A summary of Joint Head Pose Estimation and Face Alignment Framework Using Global and Local CNN Features by Xiang Xu and A. Kakadiaris
Nicholas M. Synovic
- 4 minutes read - 821 wordsA summary of Joint Head Pose Estimation and Face Alignment Framework Using Global and Local CNN Features
Xiang Xu and A. Kakadiaris IEEE FG, 2017 DOI
For the summary of the paper, go to the Summary section of this article.
Table of Contents
First Pass
Read the title, abstract, introduction, section and sub-section headings, and conclusion
Problem
What is the problem addressed in the paper?
The problem is two fold:
- To build a face detector that is robust to occlusion and “in the wild” images.
- To incorporate facial landmarks via global and local features of the image to better isolate not only where the face(s) are within the image, but also the eyes, jaw, mouth, etc.
Motivation
Why should we care about this paper?
Because the solution proposed allows for the identification and isolation of facial features of an input image.
Category
What type of paper is this work?
This is a face detection paper as well as CV model architecture paper.
Context
What other types of papers is the work related to?

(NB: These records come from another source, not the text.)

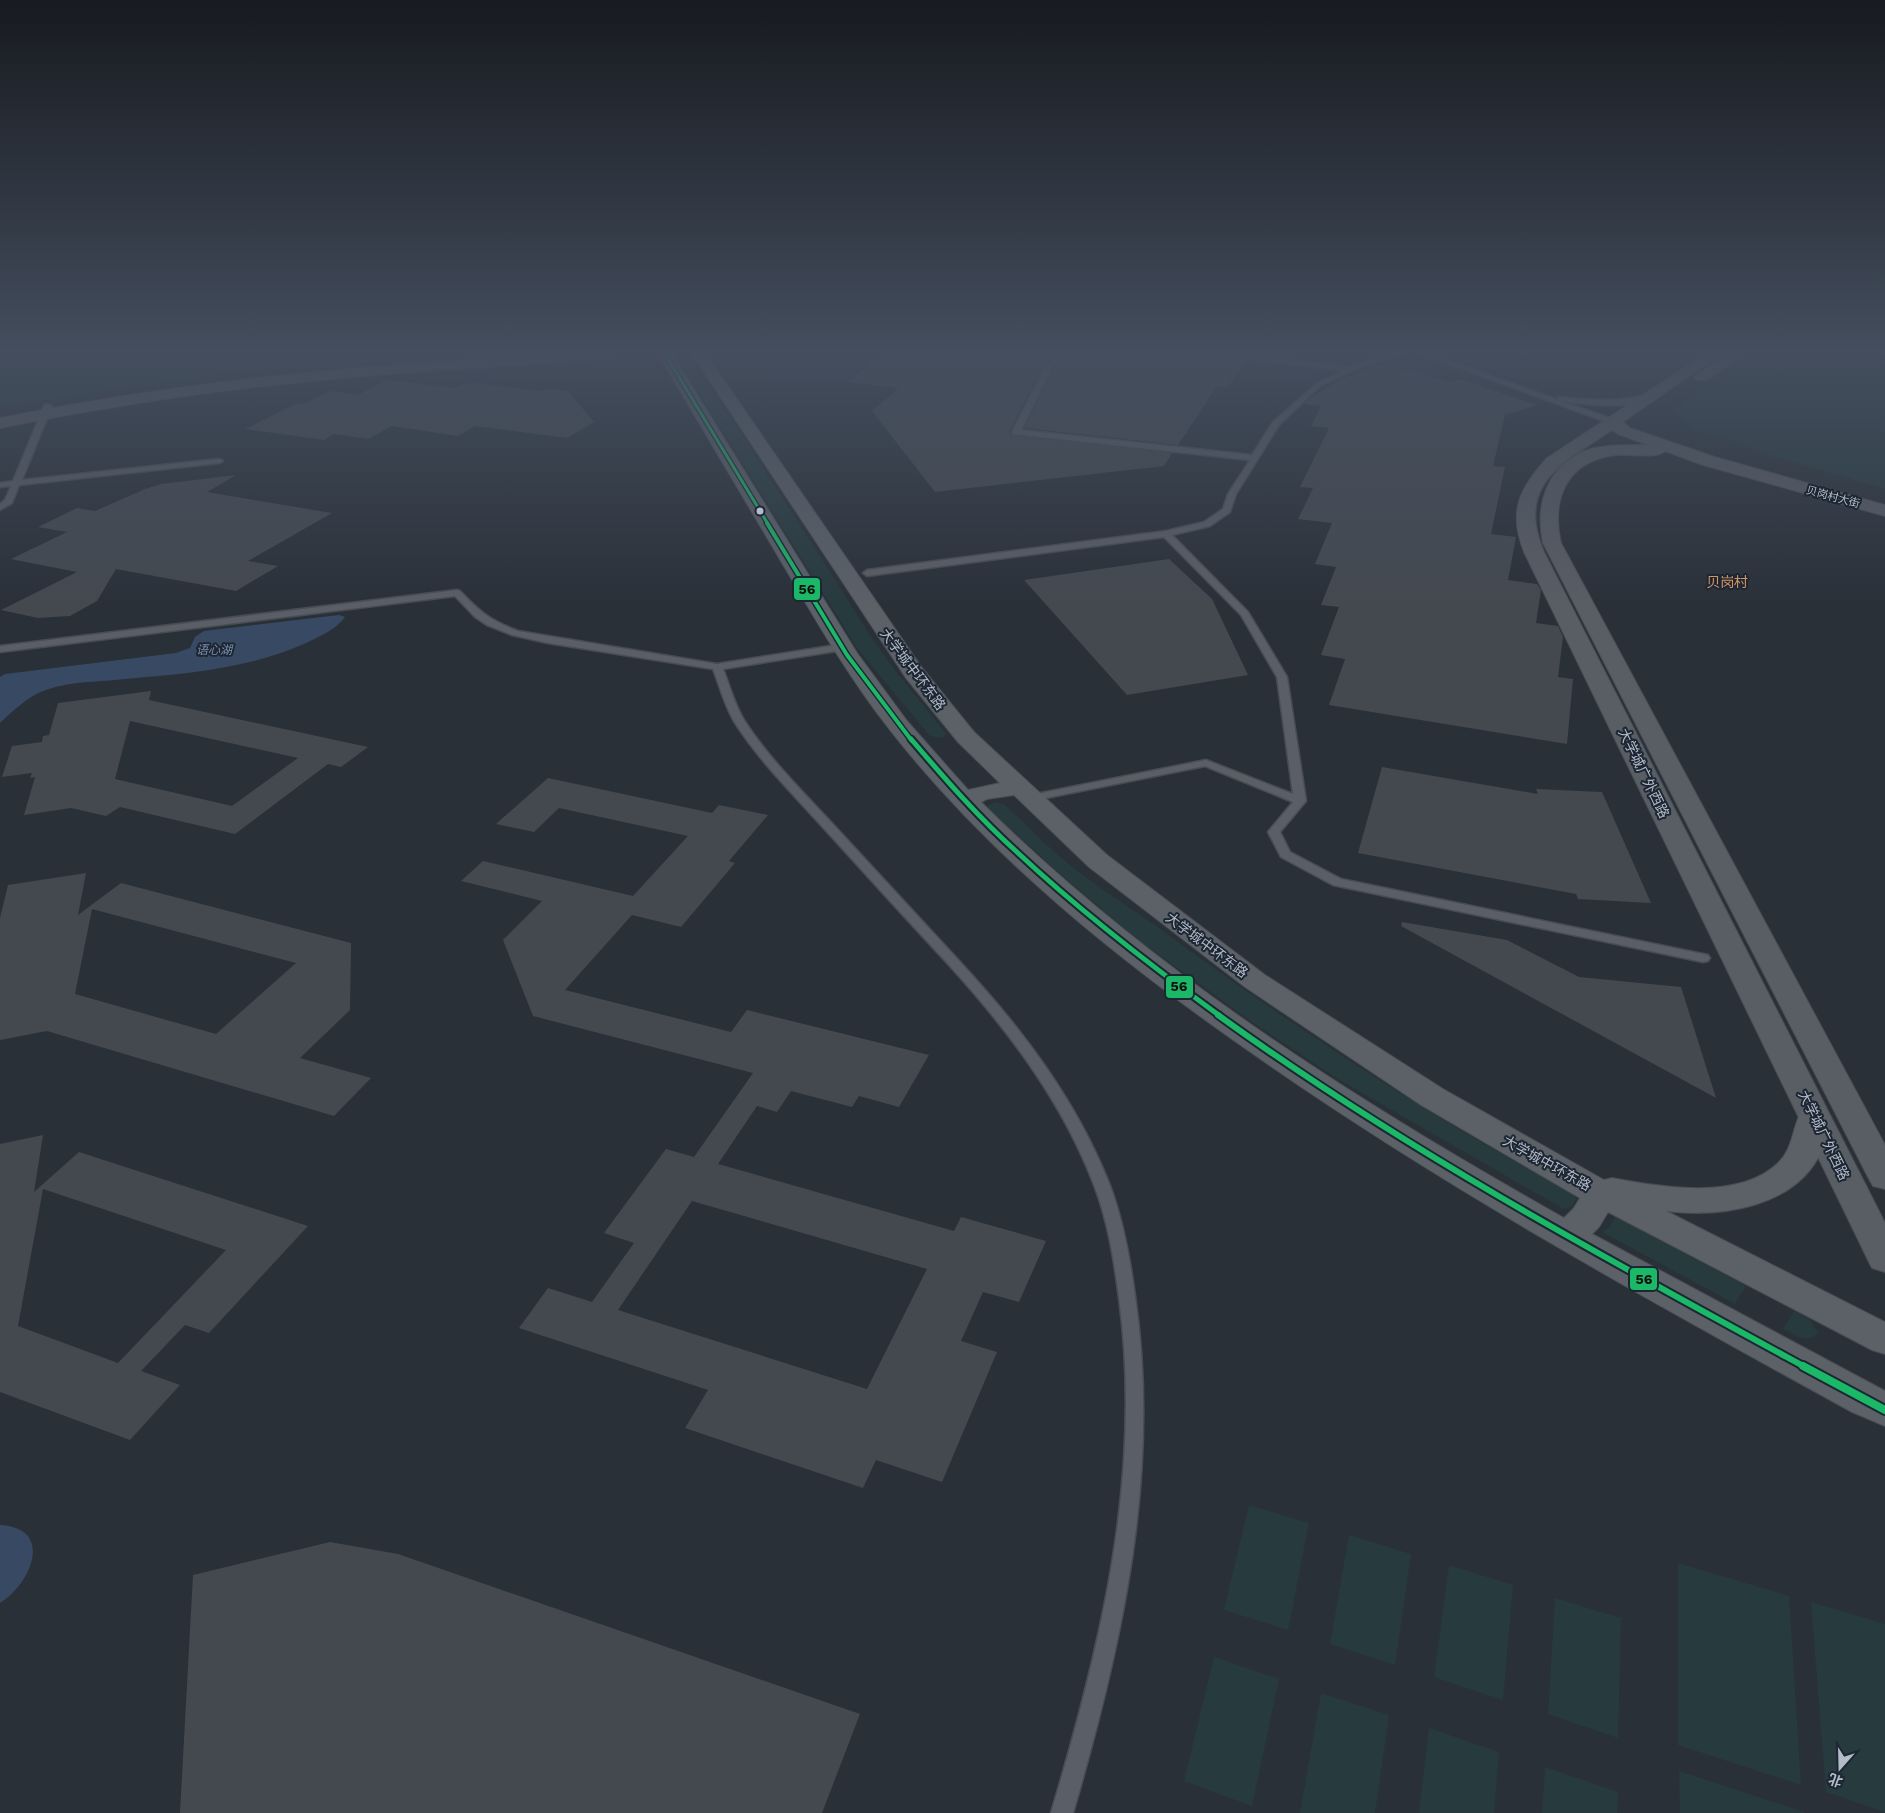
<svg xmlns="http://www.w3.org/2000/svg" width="1885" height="1813" viewBox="0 0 1885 1813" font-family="'Work Sans','Noto Sans SC',sans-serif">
<rect width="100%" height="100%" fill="#2a3038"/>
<path fill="#273a3e" d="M 0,354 L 422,354 C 280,364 140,384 0,408 Z
M 1759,354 L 1885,354 L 1885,489 L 1775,457 L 1693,429 L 1673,411 Z
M 693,366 L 713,397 L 739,430 L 876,644 L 897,673 L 946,733 L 944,737 L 937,738 L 929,735 L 857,648 L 683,367 Z
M 995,802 L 1005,805 C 1032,830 1057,857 1087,878 C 1115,899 1146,918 1174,939 C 1301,1032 1434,1119 1572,1193 L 1576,1198 L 1573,1205 L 1566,1209 L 1560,1207 L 1338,1079 L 1252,1022 L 1140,941 L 1066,879 L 989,809 L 989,805 Z
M 1615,1217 L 1746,1286 L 1735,1304 L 1602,1232 L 1610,1227 Z
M 1794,1311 L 1809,1319 L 1818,1332 C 1810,1346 1793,1334 1783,1329 Z
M 1249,1505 L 1309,1523 L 1288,1630 L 1224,1610 Z
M 1349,1535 L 1411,1554 L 1395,1665 L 1330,1644 Z
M 1678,1563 L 1789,1596 L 1801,1785 L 1678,1745 Z
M 1449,1565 L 1513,1585 L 1503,1700 L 1434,1677 Z
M 1555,1598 L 1621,1618 L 1618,1738 L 1548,1714 Z
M 1811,1602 L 1885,1624 L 1885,1812 L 1826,1792 Z
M 1214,1657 L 1279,1679 L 1252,1806 L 1184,1781 Z
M 1321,1693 L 1389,1715 L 1375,1813 L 1300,1813 Z
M 1429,1728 L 1499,1752 L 1494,1813 L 1419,1813 Z
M 1545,1767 L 1618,1792 L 1617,1813 L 1542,1813 Z
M 1679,1771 L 1804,1812 L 1804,1813 L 1680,1813 Z"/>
<path fill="#384963" d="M 339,615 L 345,617 C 336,630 318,637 304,644 C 247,669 186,674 125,679 C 100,682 70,681 46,690 C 28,696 14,710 0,723 L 0,677 L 5,674 L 176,653 L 190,648 L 195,637 L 204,631 Z
M 0,1525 C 55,1528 31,1584 0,1603 Z"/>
<path fill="#444950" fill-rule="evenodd" d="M 883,354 L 1058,354 L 1043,367 L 1010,431 L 1011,435 L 1172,453 L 1164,466 L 935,492 L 872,411 L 899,388 L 848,382 Z
M 1068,354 L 1202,354 L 1212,355 L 1217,358 L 1245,361 L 1227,388 L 1217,386 L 1178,445 L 1024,428 L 1053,370 Z
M 1385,364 L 1404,371 L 1410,369 L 1448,382 L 1460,379 L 1537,405 L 1505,415 L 1493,466 L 1505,467 L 1491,534 L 1516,537 L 1508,580 L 1537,584 L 1541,590 L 1536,623 L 1558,626 L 1563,637 L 1558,677 L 1573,679 L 1567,744 L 1329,705 L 1345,659 L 1321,655 L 1339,607 L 1321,605 L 1336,567 L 1315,564 L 1332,523 L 1298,519 L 1313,488 L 1300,487 L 1329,428 L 1311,426 L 1321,406 L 1304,404 L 1311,397 L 1341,379 Z
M 387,380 L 455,388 L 461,385 L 477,383 L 541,391 L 553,389 L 568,391 L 594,422 L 567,438 L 475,426 L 458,436 L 392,426 L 368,439 L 334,434 L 324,440 L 245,429 L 298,403 L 304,404 L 330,391 L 358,395 Z
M 236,475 L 207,492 L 332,513 L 248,561 L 278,566 L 236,591 L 116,569 L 97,601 L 70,616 L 38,618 L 1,610 L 77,572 L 11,559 L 67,532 L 38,527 L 77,508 L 95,511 L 145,489 L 161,484 Z
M 1169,559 L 1212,599 L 1248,675 L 1127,695 L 1024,580 Z
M 151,691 L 149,700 L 368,747 L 341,767 L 328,764 L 235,834 L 120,807 L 106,816 L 71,808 L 24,815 L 35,777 L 30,778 L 32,773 L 2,777 L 12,746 L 42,742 L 43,736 L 49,735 L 58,703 ZM 130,721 L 298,758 L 232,806 L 115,779 Z
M 1382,767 L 1538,794 L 1536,789 L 1602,792 L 1651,903 L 1578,899 L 1576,894 L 1358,853 Z
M 548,778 L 712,813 L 719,805 L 768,815 L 729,861 L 735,863 L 681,927 L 632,915 L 565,990 L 731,1032 L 747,1010 L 929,1055 L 899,1107 L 859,1096 L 852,1107 L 791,1091 L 777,1112 L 757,1106 L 718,1164 L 954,1231 L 961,1217 L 1046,1241 L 1019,1302 L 983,1292 L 961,1341 L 997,1352 L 942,1482 L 876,1460 L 863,1488 L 685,1428 L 708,1390 L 519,1328 L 548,1288 L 592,1302 L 634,1243 L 604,1233 L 666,1149 L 694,1157 L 753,1073 L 533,1016 L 503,940 L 542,901 L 461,881 L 483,861 L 633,896 L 688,836 L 559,808 L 534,832 L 496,824 ZM 692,1201 L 927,1269 L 867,1389 L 618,1310 Z
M 86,873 L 78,915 L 121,883 L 351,943 L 350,1010 L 300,1058 L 371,1078 L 334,1116 L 47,1031 L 0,1040 L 0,918 L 8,885 ZM 92,909 L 296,963 L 216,1034 L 75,994 Z
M 1402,922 L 1507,940 L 1579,977 L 1681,987 L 1716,1098 L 1401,926 Z
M 43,1135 L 34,1192 L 79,1152 L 308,1226 L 209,1333 L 185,1325 L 141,1371 L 180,1385 L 130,1440 L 0,1392 L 0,1144 ZM 43,1189 L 226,1250 L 118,1363 L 18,1326 Z
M 330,1542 L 398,1554 L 860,1714 L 822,1813 L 180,1813 L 193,1575 Z"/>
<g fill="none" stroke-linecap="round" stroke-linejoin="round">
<g stroke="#484c53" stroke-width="3">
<path id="lane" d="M 1060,354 L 1066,354 L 1051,369 L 1021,430 L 1252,455 L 1273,422 L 1316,384 L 1344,370 L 1217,356 L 1214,354 L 1231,354 L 1351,367 L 1392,354 L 1400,354 L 1399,355 L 1354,370 L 1320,386 L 1279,425 L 1236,494 L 1230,512 L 1210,526 L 1172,535 L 1248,612 L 1287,677 L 1306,801 L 1280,832 L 1290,852 L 1341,879 L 1703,954 L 1708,955 L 1710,958 L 1708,961 L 1703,962 L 1333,885 L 1281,857 L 1268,832 L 1293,802 L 1205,766 L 1031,801 L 1027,800 L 1025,798 L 1027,796 L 1031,795 L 1206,760 L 1293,794 L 1277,677 L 1241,615 L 1164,537 L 867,576 L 863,573 L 867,570 L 1166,531 L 1204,522 L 1223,509 L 1228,494 L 1250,460 L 1013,434 L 1012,432 L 1045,368 Z
M 1421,354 L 1429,354 L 1558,400 L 1558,397 L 1561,397 C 1592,401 1620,402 1650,394 L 1654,396 C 1632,411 1586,404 1561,401 L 1615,420 L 1616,422 L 1612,424 Z
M 45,404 L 52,406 L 22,480 L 219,459 L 223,461 L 219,463 L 19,485 L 12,503 L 0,510 L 0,504 L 5,500 L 11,486 L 0,487 L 0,483 L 13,481 Z
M 457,590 L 460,591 C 481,613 490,620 518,631 L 717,664 L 843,644 L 848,647 L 843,650 L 723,669 C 730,686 735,707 746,723 C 769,758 801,790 830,821 C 874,869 918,916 962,964 C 1022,1029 1076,1100 1109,1183 C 1123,1219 1130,1258 1135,1296 C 1161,1472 1122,1645 1073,1813 L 1051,1813 C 1101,1646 1143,1473 1119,1298 C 1114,1260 1108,1221 1094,1185 C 1062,1101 1008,1030 949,965 C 905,918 862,870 818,822 C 790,791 758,759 735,723 C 725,707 720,687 713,669 L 548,643 L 512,635 L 487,625 L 475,617 L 455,596 L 0,652 L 0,646 Z"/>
</g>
<g stroke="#484c53" stroke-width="2">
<path id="secondary" d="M 558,354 L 612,354 L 610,357 L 605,358 C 504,367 403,371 303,382 C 201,392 100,408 0,428 L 0,418 C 101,398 202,383 304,373 C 389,364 473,360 558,354 Z
M 1705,354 L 1721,354 L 1623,422 L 1630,428 L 1715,457 L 1885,505 L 1885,516 L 1703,465 L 1665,451 C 1657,459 1628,454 1616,455 C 1567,461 1551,498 1561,543 L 1885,1145 L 1885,1189 L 1873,1186 L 1868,1177 L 1543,543 C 1535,505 1546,470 1582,452 C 1599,444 1630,445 1648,445 L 1618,434 L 1612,430 C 1563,463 1515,484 1544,552 L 1885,1223 L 1885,1272 L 1872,1268 L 1867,1258 L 1524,552 C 1508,511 1519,489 1547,458 Z
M 1728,354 L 1744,354 L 1707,380 L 1697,380 L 1694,377 L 1697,374 Z"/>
</g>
<g stroke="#484c55" stroke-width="2">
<path id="primary" d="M 658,354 L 672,354 L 857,653 L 907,721 L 968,790 L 1000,783 L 958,742 L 906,678 L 692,354 L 706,354 L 922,668 L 974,732 L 1107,855 L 1265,975 L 1443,1089 L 1604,1180 L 1612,1178 C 1660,1187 1739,1201 1778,1163 C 1794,1148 1792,1126 1803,1108 L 1814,1105 L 1825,1108 L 1830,1116 C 1828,1127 1827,1140 1822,1150 C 1797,1207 1722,1218 1666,1211 L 1885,1322 L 1885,1354 L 1872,1350 L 1608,1212 L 1599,1227 L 1592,1234 L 1885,1391 L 1885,1426 L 1852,1412 C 1646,1299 1441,1186 1249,1051 C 1117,959 989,856 890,730 C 846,674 811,612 775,551 C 736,485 697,420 658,354 ZM 1014,795 L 1089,867 L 1245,987 L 1421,1105 L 1580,1198 L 1574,1208 L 1564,1218 C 1356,1101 1151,971 981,802 L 987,799 Z"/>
</g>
<use href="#lane" fill="#5a5e66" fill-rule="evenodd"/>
<use href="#secondary" fill="#595d64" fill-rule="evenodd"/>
<use href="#primary" fill="#5c6168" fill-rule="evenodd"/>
<g stroke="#1d2633" stroke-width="5.5">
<path id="bus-1-far4" d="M 665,354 L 768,524"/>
</g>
<g stroke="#1d2633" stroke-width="7">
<path id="bus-1-far3" d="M 767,523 L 847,655 L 912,741"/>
</g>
<g stroke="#1d2633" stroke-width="9">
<path id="bus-1-far2" d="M 911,739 C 945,779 979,818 1018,853 C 1081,912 1150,965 1220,1016"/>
</g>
<g stroke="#1d2633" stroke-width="10">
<path id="bus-1-far1" d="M 1218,1015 C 1403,1149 1605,1258 1805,1367"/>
</g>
<g stroke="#1d2633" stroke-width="12">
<path id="bus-1" d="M 1803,1366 L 1885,1410"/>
</g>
<use href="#bus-1-far4" stroke="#1ab867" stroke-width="3"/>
<use href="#bus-1-far3" stroke="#1ab867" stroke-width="4"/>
<use href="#bus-1-far2" stroke="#1ab867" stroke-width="5"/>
<use href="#bus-1-far1" stroke="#1ab867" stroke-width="6"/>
<use href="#bus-1" stroke="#1ab867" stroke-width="8"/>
</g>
<linearGradient id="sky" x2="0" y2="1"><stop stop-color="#171a1f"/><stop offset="0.58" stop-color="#444e5e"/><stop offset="1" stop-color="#444e5e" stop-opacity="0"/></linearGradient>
<rect width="1885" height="607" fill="url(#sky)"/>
<circle fill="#b4bcc9" stroke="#1d2633" stroke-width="2" cx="760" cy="511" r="4.5"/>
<g text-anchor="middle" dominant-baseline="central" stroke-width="4" stroke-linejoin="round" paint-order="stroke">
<g font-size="11" fill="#b4bcc9" stroke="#1d2633">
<text transform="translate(1833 497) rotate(15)">贝岗村大街</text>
</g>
<g font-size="12" font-style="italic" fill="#7c92b1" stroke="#1d2633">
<text x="214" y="650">语心湖</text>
</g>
<g font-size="14" fill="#d59563" stroke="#1d2633">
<text x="1727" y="582">贝岗村</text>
</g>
<g font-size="14" fill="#b4bcc9" stroke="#1d2633">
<text transform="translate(913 669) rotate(53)">大学城中环东路</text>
<text transform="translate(1644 773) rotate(64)">大学城广外西路</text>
<text transform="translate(1207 945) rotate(37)">大学城中环东路</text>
<text transform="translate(1824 1135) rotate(64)">大学城广外西路</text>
<text transform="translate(1547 1163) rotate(29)">大学城中环东路</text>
</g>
</g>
<g stroke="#1d2633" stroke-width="2">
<rect x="793" y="577" width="28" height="24" rx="5" fill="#1ab867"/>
<rect x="1165" y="975" width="29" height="24" rx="5" fill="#1ab867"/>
<rect x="1629" y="1267" width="29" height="24" rx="5" fill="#1ab867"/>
</g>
<g font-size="14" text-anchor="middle" font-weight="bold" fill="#111">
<text x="807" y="594">56</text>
<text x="1179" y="991">56</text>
<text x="1644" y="1284">56</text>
</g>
<g transform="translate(1840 1768) rotate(200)" stroke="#1d2633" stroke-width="4" paint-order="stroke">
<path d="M0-4L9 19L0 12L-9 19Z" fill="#b4bcc9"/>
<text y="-8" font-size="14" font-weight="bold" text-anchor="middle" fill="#b4bcc9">北</text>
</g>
</svg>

This paper is related to works involving face and facial landmark detection.
Contributions
What are the author’s main contributions?
Their contributions are a methodology for leveraging the relationship between head pose and face landmarks to find the best shape for initialization and the usage of global and local CNN features for pose estimation and face alignment in a cascading manner.
Second Pass
A proper read through of the paper is required to answer this
Background Work
What has been done prior to this paper?
Work has been done to detect faces and to identify the facial landmarks of a detected face.
Figures, Diagrams, Illustrations, and Graphs
Are the axes properly labeled? Are results shown with error bars, so that conclusions are statistically significant?
Nearly all of the figures, charts, and tables are clear. Figure 4 is lacking description for which set of images correspond to what model.
Clarity
Is the paper well written?
The paper is well written.
Relevant Work
Mark relevant work for review
The following relevant work can be found in the Citations section of this article.
Methodology
What methodology did the author’s use to validate their contributions?
The authors compared their solution (JFA) against other SOTA models including ERT on pose and facial landmark detection datasets.
Author Assumptions
What assumptions does the author(s) make? Are they justified assumptions?
That global features can capture fine grain detail of an image.
Correctness
Do the assumptions seem valid?
Not really, as global features are intended to look at the feature map as a whole to identify very large or prominent features (such as an entire face). To the authors credit, they do discuss this at the end of the paper. But as it stands, the usage of global features to identify fine grain detail (such as facial landmarks) is a waste of computational resources that only attempts to mimic the local feature analysis that their algorithm also performs.
Future Directions
My own proposed future directions for the work
I’d like to see if I could optimize their solution by removing the global feature analysis for facial landmarks component. The idea behind optimizing their solution is to implement it on a mobile or low powered system.
Open Questions
What open questions do I have about the work?
As the solution proposed involves a database lookup to identify areas of interest for facial landmarks, how robust is that database to rotation, scale, lighting, and occlusion variance?
Author Feedback
What feedback would I give to the authors?
This is an interesting solution to the problem of identifying facial landmarks, however
Summary
A summary of the paper
The paper Joint Head Pose Estimation and Face Alignment Framework Using Global and Local CNN Features by Xiang Xu and A. Kakadiaris [1] describes a solution to not only detect faces, but identify facial landmarks using a cascading CNN architecture. The reference model for the architecture was able to attain SOTA results using an off-the-shelf face detector (Dlib) and could accurately identify facial landmarks. It is able top detect facial landmarks by analyzing both the global and local features generated from the face detectors feature maps. A global feature detector is used for pose estimation. This is then passed into a database of poses used for estimating where facial features are most likely to be in the input image. A local feature detector than analyzes the feature map to identify all of the facial landmarks within the image.
Summarization Technique
This paper was summarized using a modified technique proposed by S. Keshav in his work How to Read a Paper [0].